Author’s note: This article originated with the thought one day many years ago how unusual – and worthy of documentation – it was that a small town in north-west Tasmania should have not one, not two, but three Czech GPs in a row over several decades. My father, Dr Dobroslav Svoboda, was the second of the three doctors. I was also intrigued by the old newspapers in my possession. So I wrote the article in 2013, wondered what to do with it, then adapted it to the idea of a commemorative plaque. My home town of Penguin has a very active and friendly History Group, who assisted me to gain the support of the Central Coast Council. The plaque was eventually unveiled in 2016, with a representative of the Czech Embassy in attendance, the Honorary Czech Consul in Tasmania, as well as the Mayor of Central Coast Council, members of the Czech community in Tasmania and many Penguin residents. My speech on this occasion contained some of the details that are in this article.
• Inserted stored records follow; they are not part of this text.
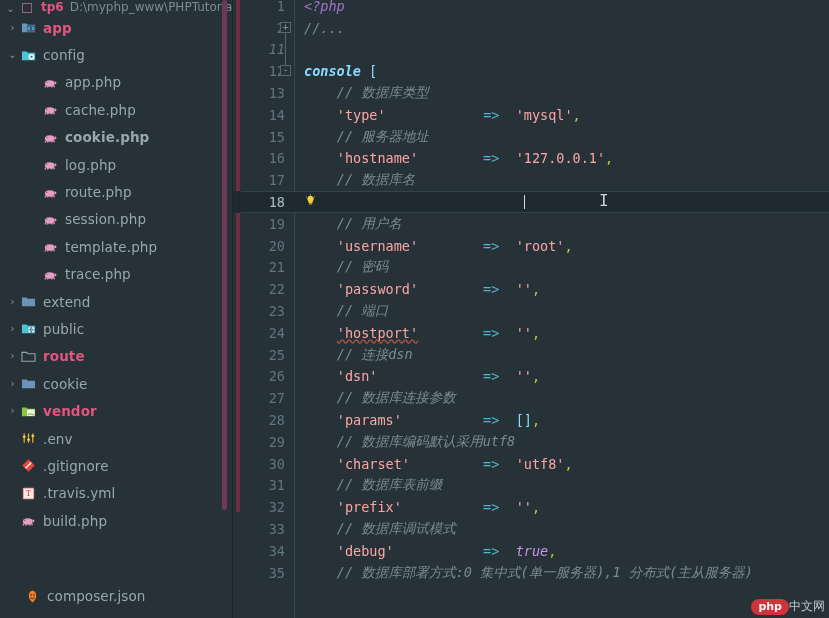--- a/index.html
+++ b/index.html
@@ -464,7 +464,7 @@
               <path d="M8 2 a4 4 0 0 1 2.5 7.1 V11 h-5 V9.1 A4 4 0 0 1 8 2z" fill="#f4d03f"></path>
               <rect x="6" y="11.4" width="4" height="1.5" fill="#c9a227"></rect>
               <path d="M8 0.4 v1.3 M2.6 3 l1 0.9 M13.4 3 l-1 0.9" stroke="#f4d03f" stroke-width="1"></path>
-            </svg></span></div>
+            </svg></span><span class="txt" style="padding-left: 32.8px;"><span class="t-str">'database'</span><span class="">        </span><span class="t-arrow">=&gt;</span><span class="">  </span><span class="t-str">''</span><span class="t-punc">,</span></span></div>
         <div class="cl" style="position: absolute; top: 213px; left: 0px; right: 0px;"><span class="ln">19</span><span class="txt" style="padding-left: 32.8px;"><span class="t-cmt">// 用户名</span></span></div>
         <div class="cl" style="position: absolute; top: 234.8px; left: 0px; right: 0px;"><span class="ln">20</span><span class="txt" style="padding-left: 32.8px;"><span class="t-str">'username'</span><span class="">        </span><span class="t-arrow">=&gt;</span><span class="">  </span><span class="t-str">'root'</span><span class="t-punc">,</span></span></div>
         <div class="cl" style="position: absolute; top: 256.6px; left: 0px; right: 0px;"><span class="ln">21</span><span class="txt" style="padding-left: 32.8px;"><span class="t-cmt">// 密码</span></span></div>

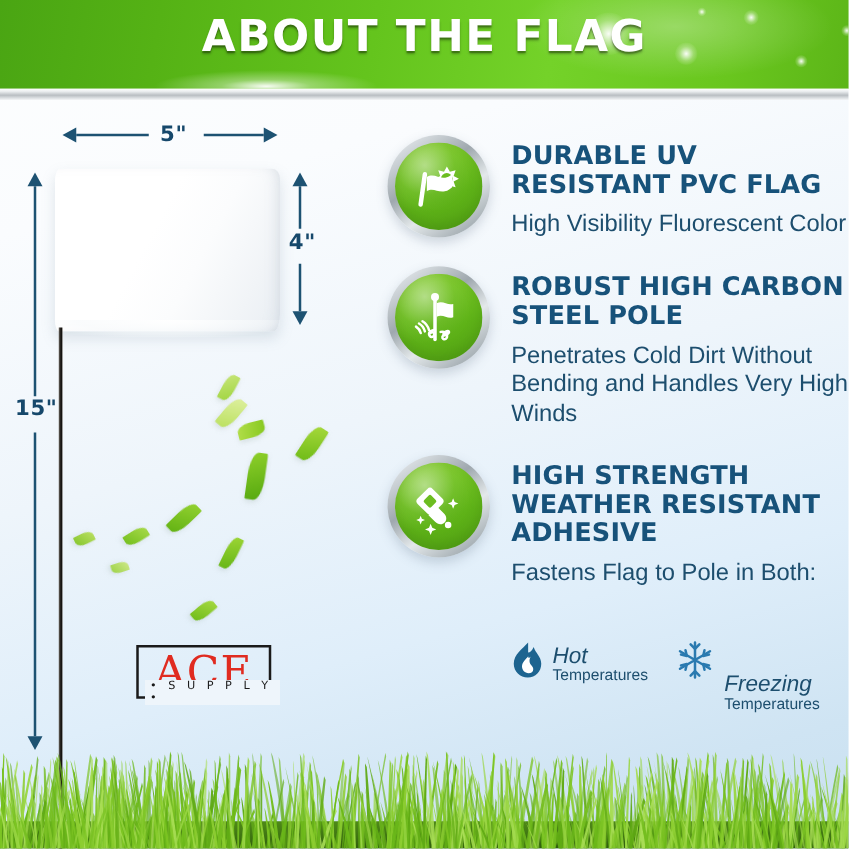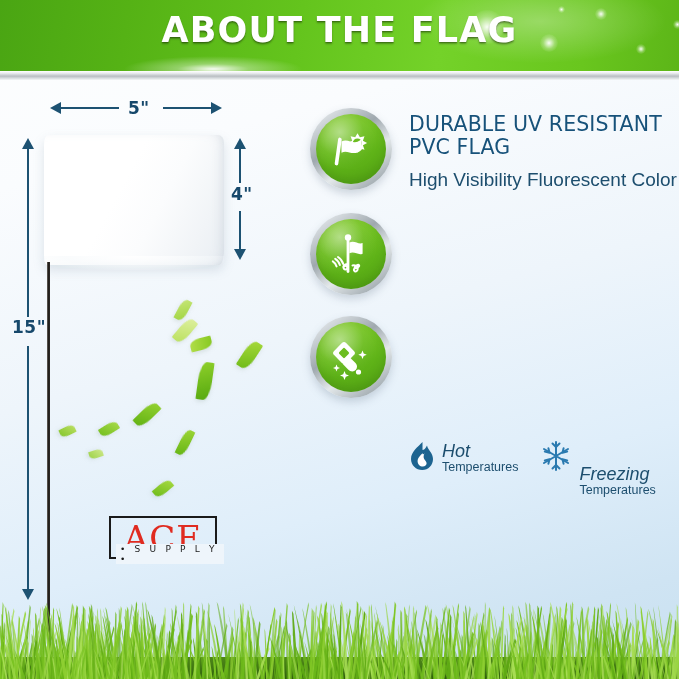--- a/index.html
+++ b/index.html
@@ -197,7 +197,7 @@
   }
   .feature-title {
     color: #17527a;
-    font-weight: normal;
+    font-weight: bold;
     font-size: 20.5px;
     line-height: 23px;
     letter-spacing: 0.1px;

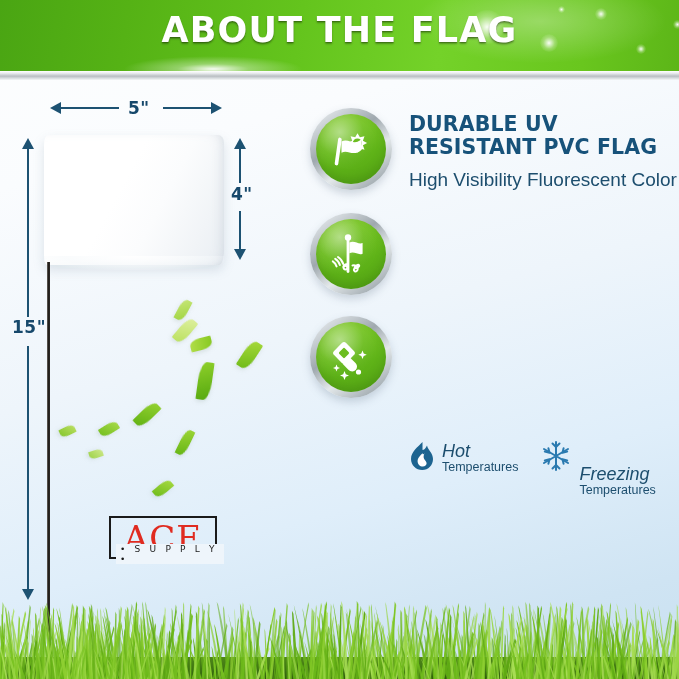--- a/index.html
+++ b/index.html
@@ -354,6 +354,7 @@
         </div>
       </div>
       <div class="feature-text">
+        <div class="feature-title">ROBUST HIGH CARBON STEEL POLE</div>
       </div>
     </div>
 

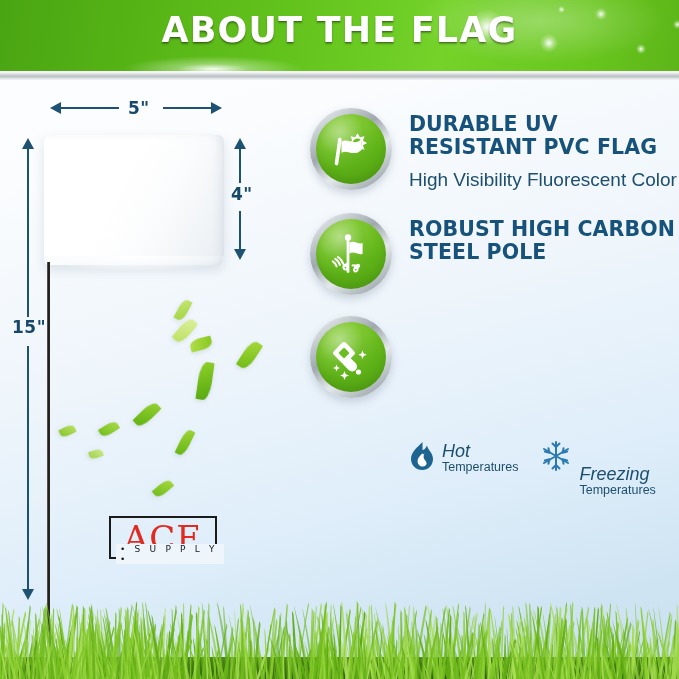--- a/index.html
+++ b/index.html
@@ -355,6 +355,7 @@
       </div>
       <div class="feature-text">
         <div class="feature-title">ROBUST HIGH CARBON STEEL POLE</div>
+        <div class="feature-desc">Penetrates Cold Dirt Without Bending and Handles Very High Winds</div>
       </div>
     </div>
 

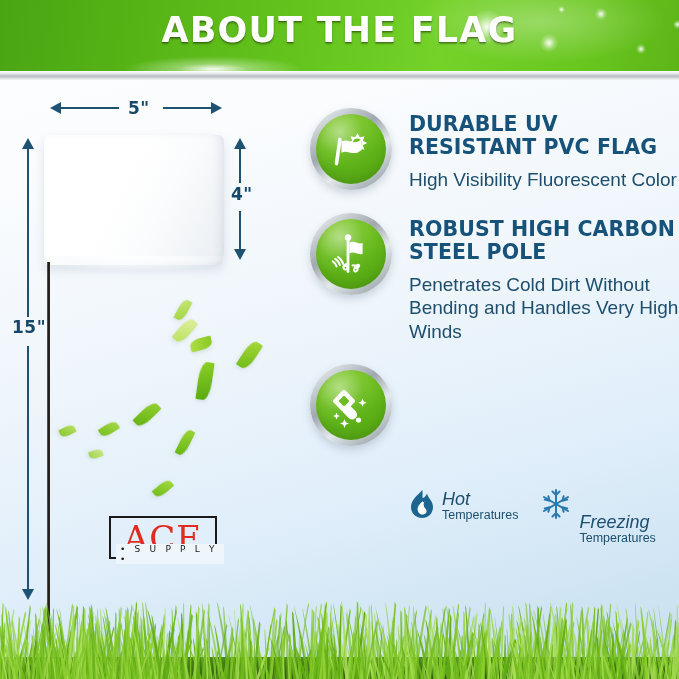--- a/index.html
+++ b/index.html
@@ -376,6 +376,7 @@
         </div>
       </div>
       <div class="feature-text">
+        <div class="feature-title">HIGH STRENGTH WEATHER RESISTANT ADHESIVE</div>
       </div>
     </div>
 

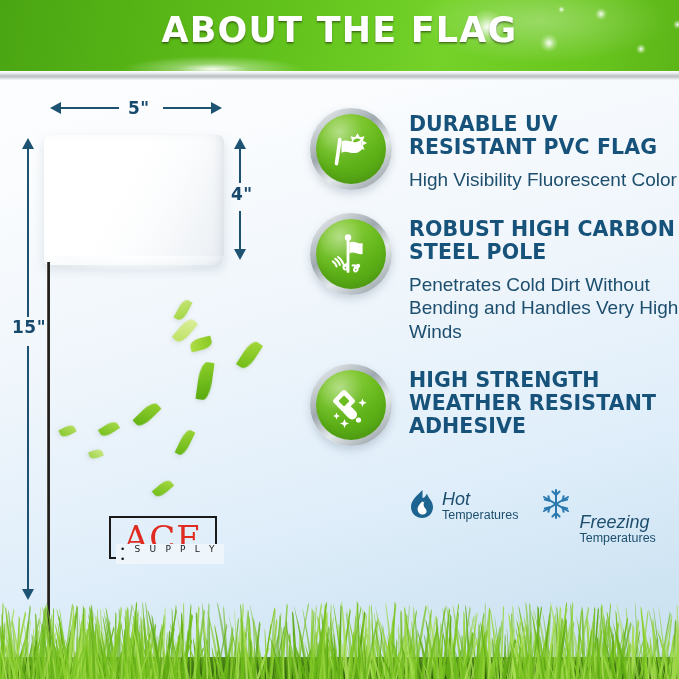--- a/index.html
+++ b/index.html
@@ -377,6 +377,7 @@
       </div>
       <div class="feature-text">
         <div class="feature-title">HIGH STRENGTH WEATHER RESISTANT ADHESIVE</div>
+        <div class="feature-desc">Fastens Flag to Pole in Both:</div>
       </div>
     </div>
Dana Tymms was born in Adelaide to Czech refugee parents. As part of the retraining scheme for migrant doctors, her family moved to Tasmania when she was a child, and she grew up in Penguin and Hobart. After studying at the University of Tasmania and overseas, she followed a career, teaching German and French in three Australian states. Now semi-retired and living in Melbourne, she says she is still Tasmanian at heart.